DESCRIPTION OF THE TASK: Under this line are the records; write out word for word the part that begins at the line containing "beverage can: none" and ends at the line containing "wall art: none [157,233,209,300]", and no more.

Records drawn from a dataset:
──────
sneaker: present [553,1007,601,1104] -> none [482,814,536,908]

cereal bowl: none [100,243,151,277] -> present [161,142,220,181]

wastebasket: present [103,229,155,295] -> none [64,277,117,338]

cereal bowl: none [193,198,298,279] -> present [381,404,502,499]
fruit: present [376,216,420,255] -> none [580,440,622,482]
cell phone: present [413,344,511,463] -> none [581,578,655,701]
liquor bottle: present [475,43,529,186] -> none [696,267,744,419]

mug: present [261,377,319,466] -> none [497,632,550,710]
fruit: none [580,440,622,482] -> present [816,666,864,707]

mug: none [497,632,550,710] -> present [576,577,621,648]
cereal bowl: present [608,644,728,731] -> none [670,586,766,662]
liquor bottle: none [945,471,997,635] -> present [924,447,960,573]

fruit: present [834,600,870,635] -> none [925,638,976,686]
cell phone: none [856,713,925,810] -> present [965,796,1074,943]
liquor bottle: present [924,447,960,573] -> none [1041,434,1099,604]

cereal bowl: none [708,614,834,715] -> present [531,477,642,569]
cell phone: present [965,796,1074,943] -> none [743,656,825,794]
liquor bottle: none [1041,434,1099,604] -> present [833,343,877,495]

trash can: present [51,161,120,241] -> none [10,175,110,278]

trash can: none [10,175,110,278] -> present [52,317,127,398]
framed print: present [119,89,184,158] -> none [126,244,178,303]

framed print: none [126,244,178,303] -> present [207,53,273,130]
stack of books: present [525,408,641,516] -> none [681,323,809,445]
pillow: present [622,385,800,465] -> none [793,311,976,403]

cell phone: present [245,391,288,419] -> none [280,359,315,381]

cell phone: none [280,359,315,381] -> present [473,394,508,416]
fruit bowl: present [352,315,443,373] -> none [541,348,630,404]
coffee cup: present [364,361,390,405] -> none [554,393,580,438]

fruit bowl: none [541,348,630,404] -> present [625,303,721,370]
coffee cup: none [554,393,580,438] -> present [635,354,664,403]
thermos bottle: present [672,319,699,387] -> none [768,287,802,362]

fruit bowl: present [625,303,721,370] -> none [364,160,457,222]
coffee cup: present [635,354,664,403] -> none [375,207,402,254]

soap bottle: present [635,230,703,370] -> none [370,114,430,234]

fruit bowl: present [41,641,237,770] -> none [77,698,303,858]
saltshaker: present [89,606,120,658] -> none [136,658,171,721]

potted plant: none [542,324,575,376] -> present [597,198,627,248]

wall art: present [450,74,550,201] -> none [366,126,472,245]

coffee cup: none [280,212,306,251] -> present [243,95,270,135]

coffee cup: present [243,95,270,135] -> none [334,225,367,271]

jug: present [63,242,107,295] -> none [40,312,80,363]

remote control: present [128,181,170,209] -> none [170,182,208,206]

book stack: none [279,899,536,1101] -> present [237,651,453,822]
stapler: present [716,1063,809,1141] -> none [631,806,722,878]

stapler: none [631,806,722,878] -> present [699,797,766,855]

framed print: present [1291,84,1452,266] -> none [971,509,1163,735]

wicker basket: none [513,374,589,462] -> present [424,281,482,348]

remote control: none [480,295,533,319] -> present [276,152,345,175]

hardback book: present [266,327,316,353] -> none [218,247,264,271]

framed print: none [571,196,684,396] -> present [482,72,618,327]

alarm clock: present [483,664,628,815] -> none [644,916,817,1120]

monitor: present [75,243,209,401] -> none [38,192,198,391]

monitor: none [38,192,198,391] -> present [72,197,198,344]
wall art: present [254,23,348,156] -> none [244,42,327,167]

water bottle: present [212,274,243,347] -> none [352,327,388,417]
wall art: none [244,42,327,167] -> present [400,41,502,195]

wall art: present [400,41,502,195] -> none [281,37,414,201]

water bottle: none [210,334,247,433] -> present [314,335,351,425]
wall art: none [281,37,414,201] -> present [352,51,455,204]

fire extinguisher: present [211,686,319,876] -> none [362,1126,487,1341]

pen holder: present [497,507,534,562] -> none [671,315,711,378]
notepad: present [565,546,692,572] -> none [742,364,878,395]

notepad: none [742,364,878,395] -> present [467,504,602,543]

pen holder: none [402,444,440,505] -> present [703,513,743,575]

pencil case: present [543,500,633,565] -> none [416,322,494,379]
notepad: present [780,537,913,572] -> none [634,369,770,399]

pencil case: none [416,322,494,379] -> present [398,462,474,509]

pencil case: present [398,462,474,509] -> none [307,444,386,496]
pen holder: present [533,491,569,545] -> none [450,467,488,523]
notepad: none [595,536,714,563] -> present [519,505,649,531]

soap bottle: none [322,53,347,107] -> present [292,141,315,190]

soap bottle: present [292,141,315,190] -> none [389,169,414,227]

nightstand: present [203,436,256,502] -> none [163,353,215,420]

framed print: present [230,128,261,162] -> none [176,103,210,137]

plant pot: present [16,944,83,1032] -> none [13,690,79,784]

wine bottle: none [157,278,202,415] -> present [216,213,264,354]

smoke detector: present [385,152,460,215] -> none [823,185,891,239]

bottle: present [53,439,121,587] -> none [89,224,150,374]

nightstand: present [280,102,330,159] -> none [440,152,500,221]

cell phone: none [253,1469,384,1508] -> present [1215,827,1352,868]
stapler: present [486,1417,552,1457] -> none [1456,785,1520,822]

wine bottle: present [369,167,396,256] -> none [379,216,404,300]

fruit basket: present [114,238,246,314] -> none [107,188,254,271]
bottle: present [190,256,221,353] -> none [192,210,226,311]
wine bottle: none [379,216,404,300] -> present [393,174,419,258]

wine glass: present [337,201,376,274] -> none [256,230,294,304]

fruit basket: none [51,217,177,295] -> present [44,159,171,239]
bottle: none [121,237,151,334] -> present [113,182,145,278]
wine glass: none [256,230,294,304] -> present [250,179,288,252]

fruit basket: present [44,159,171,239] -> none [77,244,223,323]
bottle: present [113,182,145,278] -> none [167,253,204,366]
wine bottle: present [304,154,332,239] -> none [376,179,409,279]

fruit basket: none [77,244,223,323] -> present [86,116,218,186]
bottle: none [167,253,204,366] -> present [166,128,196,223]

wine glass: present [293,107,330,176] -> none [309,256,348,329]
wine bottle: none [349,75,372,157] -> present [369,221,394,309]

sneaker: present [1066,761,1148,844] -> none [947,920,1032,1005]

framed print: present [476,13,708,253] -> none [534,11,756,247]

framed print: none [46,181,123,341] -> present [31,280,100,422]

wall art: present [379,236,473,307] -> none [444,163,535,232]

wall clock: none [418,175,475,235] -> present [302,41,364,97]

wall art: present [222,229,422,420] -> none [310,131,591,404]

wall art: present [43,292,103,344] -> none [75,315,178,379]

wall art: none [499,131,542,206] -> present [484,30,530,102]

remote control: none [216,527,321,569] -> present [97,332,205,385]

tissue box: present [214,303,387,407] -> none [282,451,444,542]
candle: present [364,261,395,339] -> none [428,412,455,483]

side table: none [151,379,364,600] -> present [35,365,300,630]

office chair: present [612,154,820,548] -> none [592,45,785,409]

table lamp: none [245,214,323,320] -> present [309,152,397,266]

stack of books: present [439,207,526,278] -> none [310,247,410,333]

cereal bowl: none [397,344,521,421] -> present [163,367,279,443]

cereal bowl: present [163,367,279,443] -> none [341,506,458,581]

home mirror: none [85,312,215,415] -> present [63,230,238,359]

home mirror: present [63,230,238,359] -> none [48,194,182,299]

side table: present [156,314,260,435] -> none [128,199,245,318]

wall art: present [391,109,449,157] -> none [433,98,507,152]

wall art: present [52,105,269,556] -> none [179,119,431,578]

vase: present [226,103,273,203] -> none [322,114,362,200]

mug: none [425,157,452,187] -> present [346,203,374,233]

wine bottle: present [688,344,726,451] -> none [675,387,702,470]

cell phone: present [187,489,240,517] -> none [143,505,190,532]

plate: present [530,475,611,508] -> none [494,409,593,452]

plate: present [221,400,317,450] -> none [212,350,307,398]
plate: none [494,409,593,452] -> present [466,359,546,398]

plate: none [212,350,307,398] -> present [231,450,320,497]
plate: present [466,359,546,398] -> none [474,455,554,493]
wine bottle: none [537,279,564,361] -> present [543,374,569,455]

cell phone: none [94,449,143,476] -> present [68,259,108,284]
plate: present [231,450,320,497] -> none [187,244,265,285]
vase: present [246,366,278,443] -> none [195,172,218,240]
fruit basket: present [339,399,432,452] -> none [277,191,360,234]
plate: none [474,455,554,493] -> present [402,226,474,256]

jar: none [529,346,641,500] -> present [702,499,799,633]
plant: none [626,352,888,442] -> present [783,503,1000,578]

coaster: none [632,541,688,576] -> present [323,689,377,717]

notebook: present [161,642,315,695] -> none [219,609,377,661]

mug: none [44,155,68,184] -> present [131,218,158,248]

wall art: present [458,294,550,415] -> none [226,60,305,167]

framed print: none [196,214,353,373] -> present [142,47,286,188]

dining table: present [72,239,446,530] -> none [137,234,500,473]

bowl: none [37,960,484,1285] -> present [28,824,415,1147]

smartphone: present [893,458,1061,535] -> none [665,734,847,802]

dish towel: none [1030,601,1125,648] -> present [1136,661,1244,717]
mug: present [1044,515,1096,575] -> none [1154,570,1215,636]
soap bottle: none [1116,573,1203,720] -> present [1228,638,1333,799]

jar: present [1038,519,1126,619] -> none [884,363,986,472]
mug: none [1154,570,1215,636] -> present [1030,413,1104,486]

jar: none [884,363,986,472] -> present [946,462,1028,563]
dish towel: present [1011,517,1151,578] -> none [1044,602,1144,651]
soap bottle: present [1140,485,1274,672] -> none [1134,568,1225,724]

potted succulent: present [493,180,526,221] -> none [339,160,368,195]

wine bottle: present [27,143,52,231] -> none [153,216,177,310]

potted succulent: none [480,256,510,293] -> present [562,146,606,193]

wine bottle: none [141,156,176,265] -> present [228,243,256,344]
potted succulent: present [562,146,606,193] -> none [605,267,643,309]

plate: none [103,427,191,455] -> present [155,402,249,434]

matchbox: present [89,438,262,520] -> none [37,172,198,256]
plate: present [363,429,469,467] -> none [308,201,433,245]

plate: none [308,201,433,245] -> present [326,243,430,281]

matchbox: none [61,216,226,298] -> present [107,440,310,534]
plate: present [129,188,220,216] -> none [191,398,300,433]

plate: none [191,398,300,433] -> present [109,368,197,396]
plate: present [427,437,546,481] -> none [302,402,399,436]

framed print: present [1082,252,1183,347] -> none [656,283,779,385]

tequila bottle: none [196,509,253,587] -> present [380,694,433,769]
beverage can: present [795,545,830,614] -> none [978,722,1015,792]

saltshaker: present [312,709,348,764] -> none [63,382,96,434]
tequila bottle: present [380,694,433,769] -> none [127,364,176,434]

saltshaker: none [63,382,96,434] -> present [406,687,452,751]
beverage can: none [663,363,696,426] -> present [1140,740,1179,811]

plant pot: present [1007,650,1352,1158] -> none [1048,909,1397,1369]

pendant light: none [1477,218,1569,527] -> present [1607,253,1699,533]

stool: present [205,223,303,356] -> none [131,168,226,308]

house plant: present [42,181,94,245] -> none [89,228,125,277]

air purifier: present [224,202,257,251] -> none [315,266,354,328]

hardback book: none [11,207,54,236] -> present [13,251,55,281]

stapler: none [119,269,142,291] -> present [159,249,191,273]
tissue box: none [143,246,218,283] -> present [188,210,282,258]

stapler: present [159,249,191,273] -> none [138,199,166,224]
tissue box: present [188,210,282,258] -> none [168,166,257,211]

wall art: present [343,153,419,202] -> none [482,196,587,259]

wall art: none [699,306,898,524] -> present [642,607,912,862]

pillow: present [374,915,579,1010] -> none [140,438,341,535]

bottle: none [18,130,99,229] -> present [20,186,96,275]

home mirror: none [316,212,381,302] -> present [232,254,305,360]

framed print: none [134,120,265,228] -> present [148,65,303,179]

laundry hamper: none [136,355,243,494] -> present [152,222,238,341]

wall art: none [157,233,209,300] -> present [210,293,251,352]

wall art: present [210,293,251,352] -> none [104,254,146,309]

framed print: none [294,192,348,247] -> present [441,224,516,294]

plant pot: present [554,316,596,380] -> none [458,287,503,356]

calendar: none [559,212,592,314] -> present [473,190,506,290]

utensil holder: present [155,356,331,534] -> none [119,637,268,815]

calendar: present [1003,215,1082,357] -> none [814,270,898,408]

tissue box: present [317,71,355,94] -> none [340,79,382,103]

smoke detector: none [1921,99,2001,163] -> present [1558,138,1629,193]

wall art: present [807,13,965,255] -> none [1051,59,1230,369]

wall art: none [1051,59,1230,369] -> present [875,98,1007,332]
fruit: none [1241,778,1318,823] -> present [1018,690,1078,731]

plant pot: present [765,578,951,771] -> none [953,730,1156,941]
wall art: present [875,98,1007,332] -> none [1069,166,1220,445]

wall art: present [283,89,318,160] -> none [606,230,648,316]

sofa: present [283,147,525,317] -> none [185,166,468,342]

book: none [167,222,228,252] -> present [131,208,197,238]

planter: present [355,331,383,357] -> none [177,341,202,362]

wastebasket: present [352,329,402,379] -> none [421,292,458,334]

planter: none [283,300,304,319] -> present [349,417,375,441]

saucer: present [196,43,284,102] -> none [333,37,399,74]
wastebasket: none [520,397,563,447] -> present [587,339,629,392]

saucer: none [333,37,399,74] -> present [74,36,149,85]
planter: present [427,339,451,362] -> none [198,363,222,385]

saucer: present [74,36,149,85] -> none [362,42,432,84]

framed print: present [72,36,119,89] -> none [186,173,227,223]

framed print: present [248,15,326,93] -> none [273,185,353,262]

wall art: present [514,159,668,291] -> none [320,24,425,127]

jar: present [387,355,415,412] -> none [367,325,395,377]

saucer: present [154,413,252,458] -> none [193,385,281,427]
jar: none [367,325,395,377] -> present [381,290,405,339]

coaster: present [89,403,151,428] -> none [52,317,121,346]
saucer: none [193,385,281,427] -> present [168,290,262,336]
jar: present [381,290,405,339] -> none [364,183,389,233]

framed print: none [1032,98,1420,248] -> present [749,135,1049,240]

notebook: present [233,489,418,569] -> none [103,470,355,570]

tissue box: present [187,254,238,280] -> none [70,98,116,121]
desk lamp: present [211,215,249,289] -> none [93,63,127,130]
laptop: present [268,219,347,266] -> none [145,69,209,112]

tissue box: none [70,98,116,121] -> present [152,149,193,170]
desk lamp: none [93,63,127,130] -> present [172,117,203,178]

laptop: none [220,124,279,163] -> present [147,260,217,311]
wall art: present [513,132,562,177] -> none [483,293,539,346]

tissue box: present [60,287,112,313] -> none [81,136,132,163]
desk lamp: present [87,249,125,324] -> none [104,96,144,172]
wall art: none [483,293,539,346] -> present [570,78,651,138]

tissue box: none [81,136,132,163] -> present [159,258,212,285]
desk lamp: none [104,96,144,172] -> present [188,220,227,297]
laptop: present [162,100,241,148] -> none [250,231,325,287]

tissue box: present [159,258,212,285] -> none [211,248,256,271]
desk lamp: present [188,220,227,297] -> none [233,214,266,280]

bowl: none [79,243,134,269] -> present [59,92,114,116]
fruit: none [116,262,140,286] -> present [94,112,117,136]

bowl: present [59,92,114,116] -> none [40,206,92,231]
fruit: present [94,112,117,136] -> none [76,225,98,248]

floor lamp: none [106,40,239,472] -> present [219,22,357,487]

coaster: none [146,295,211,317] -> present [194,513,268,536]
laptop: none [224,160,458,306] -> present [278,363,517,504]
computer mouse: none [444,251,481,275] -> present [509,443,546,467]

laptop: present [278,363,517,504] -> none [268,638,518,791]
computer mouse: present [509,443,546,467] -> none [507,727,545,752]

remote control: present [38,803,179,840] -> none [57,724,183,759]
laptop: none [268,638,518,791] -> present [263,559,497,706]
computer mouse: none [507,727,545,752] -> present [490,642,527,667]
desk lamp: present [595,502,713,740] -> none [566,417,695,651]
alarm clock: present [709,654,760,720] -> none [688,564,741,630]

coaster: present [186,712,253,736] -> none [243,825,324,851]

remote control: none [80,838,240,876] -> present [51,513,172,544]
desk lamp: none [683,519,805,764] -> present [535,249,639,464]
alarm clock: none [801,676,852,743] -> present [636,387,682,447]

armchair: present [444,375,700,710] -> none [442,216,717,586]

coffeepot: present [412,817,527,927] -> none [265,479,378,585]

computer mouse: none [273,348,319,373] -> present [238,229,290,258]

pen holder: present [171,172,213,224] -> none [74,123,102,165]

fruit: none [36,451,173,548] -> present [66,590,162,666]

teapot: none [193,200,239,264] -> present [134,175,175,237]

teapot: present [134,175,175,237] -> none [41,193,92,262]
──────
EXERCISE RESPONSE:
beverage can: none [663,363,696,426] -> present [1140,740,1179,811]

plant pot: present [1007,650,1352,1158] -> none [1048,909,1397,1369]

pendant light: none [1477,218,1569,527] -> present [1607,253,1699,533]

stool: present [205,223,303,356] -> none [131,168,226,308]

house plant: present [42,181,94,245] -> none [89,228,125,277]

air purifier: present [224,202,257,251] -> none [315,266,354,328]

hardback book: none [11,207,54,236] -> present [13,251,55,281]

stapler: none [119,269,142,291] -> present [159,249,191,273]
tissue box: none [143,246,218,283] -> present [188,210,282,258]

stapler: present [159,249,191,273] -> none [138,199,166,224]
tissue box: present [188,210,282,258] -> none [168,166,257,211]

wall art: present [343,153,419,202] -> none [482,196,587,259]

wall art: none [699,306,898,524] -> present [642,607,912,862]

pillow: present [374,915,579,1010] -> none [140,438,341,535]

bottle: none [18,130,99,229] -> present [20,186,96,275]

home mirror: none [316,212,381,302] -> present [232,254,305,360]

framed print: none [134,120,265,228] -> present [148,65,303,179]

laundry hamper: none [136,355,243,494] -> present [152,222,238,341]

wall art: none [157,233,209,300] -> present [210,293,251,352]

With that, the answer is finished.